**Exercise**:
Retype the whole listing that follows, line for line.
== Segment start ==
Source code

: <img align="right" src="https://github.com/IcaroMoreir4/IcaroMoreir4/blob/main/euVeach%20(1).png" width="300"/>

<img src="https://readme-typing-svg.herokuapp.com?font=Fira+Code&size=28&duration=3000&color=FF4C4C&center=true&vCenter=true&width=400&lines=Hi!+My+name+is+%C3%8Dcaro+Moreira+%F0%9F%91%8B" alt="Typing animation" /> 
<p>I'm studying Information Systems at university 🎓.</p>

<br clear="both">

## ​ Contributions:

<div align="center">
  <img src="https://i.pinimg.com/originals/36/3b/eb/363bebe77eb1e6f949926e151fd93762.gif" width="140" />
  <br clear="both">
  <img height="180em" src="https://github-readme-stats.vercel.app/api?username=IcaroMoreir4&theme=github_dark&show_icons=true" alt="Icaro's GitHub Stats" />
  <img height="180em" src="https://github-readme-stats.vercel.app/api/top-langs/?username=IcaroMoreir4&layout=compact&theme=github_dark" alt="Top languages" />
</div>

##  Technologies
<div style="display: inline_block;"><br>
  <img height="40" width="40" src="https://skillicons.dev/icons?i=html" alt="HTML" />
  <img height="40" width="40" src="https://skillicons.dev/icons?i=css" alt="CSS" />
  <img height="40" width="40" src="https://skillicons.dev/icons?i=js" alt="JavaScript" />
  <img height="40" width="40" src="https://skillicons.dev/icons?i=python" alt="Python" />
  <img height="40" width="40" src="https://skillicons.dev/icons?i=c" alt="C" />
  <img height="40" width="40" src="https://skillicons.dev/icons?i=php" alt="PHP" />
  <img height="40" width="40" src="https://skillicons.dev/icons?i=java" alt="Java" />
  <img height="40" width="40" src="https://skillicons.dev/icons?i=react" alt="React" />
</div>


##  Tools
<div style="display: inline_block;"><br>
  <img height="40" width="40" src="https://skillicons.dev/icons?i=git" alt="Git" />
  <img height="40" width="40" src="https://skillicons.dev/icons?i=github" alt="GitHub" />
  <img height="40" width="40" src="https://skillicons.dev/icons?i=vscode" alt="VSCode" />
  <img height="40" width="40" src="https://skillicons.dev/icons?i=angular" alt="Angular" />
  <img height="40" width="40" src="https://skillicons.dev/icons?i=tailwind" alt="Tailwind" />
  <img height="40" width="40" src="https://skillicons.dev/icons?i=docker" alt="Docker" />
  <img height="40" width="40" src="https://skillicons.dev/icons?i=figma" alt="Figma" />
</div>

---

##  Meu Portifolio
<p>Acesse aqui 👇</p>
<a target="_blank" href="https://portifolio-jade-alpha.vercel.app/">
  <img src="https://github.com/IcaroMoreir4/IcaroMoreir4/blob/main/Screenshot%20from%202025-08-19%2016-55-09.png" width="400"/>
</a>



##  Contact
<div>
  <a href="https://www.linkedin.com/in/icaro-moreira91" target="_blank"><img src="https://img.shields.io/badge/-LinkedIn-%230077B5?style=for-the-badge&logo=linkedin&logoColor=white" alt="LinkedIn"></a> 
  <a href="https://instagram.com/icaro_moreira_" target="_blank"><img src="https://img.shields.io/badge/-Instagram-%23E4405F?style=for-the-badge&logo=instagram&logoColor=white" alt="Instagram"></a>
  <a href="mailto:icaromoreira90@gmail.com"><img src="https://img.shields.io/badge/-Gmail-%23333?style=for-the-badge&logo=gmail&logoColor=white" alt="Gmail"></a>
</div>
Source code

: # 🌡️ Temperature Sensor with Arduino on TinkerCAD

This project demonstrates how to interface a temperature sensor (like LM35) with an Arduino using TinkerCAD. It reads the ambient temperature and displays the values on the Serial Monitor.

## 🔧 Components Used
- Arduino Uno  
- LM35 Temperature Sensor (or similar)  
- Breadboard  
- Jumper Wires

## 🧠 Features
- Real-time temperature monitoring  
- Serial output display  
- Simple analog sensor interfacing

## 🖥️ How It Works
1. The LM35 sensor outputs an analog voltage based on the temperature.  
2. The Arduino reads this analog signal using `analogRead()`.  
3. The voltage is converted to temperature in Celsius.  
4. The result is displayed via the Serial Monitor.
== Segment end ==
**Task solution**:
Source code

: <img align="right" src="https://github.com/IcaroMoreir4/IcaroMoreir4/blob/main/euVeach%20(1).png" width="300"/>

<img src="https://readme-typing-svg.herokuapp.com?font=Fira+Code&size=28&duration=3000&color=FF4C4C&center=true&vCenter=true&width=400&lines=Hi!+My+name+is+%C3%8Dcaro+Moreira+%F0%9F%91%8B" alt="Typing animation" /> 
<p>I'm studying Information Systems at university 🎓.</p>

<br clear="both">

## ​ Contributions:

<div align="center">
  <img src="https://i.pinimg.com/originals/36/3b/eb/363bebe77eb1e6f949926e151fd93762.gif" width="140" />
  <br clear="both">
  <img height="180em" src="https://github-readme-stats.vercel.app/api?username=IcaroMoreir4&theme=github_dark&show_icons=true" alt="Icaro's GitHub Stats" />
  <img height="180em" src="https://github-readme-stats.vercel.app/api/top-langs/?username=IcaroMoreir4&layout=compact&theme=github_dark" alt="Top languages" />
</div>

##  Technologies
<div style="display: inline_block;"><br>
  <img height="40" width="40" src="https://skillicons.dev/icons?i=html" alt="HTML" />
  <img height="40" width="40" src="https://skillicons.dev/icons?i=css" alt="CSS" />
  <img height="40" width="40" src="https://skillicons.dev/icons?i=js" alt="JavaScript" />
  <img height="40" width="40" src="https://skillicons.dev/icons?i=python" alt="Python" />
  <img height="40" width="40" src="https://skillicons.dev/icons?i=c" alt="C" />
  <img height="40" width="40" src="https://skillicons.dev/icons?i=php" alt="PHP" />
  <img height="40" width="40" src="https://skillicons.dev/icons?i=java" alt="Java" />
  <img height="40" width="40" src="https://skillicons.dev/icons?i=react" alt="React" />
</div>


##  Tools
<div style="display: inline_block;"><br>
  <img height="40" width="40" src="https://skillicons.dev/icons?i=git" alt="Git" />
  <img height="40" width="40" src="https://skillicons.dev/icons?i=github" alt="GitHub" />
  <img height="40" width="40" src="https://skillicons.dev/icons?i=vscode" alt="VSCode" />
  <img height="40" width="40" src="https://skillicons.dev/icons?i=angular" alt="Angular" />
  <img height="40" width="40" src="https://skillicons.dev/icons?i=tailwind" alt="Tailwind" />
  <img height="40" width="40" src="https://skillicons.dev/icons?i=docker" alt="Docker" />
  <img height="40" width="40" src="https://skillicons.dev/icons?i=figma" alt="Figma" />
</div>

---

##  Meu Portifolio
<p>Acesse aqui 👇</p>
<a target="_blank" href="https://portifolio-jade-alpha.vercel.app/">
  <img src="https://github.com/IcaroMoreir4/IcaroMoreir4/blob/main/Screenshot%20from%202025-08-19%2016-55-09.png" width="400"/>
</a>



##  Contact
<div>
  <a href="https://www.linkedin.com/in/icaro-moreira91" target="_blank"><img src="https://img.shields.io/badge/-LinkedIn-%230077B5?style=for-the-badge&logo=linkedin&logoColor=white" alt="LinkedIn"></a> 
  <a href="https://instagram.com/icaro_moreira_" target="_blank"><img src="https://img.shields.io/badge/-Instagram-%23E4405F?style=for-the-badge&logo=instagram&logoColor=white" alt="Instagram"></a>
  <a href="mailto:icaromoreira90@gmail.com"><img src="https://img.shields.io/badge/-Gmail-%23333?style=for-the-badge&logo=gmail&logoColor=white" alt="Gmail"></a>
</div>
Source code

: # 🌡️ Temperature Sensor with Arduino on TinkerCAD

This project demonstrates how to interface a temperature sensor (like LM35) with an Arduino using TinkerCAD. It reads the ambient temperature and displays the values on the Serial Monitor.

## 🔧 Components Used
- Arduino Uno  
- LM35 Temperature Sensor (or similar)  
- Breadboard  
- Jumper Wires

## 🧠 Features
- Real-time temperature monitoring  
- Serial output display  
- Simple analog sensor interfacing

## 🖥️ How It Works
1. The LM35 sensor outputs an analog voltage based on the temperature.  
2. The Arduino reads this analog signal using `analogRead()`.  
3. The voltage is converted to temperature in Celsius.  
4. The result is displayed via the Serial Monitor.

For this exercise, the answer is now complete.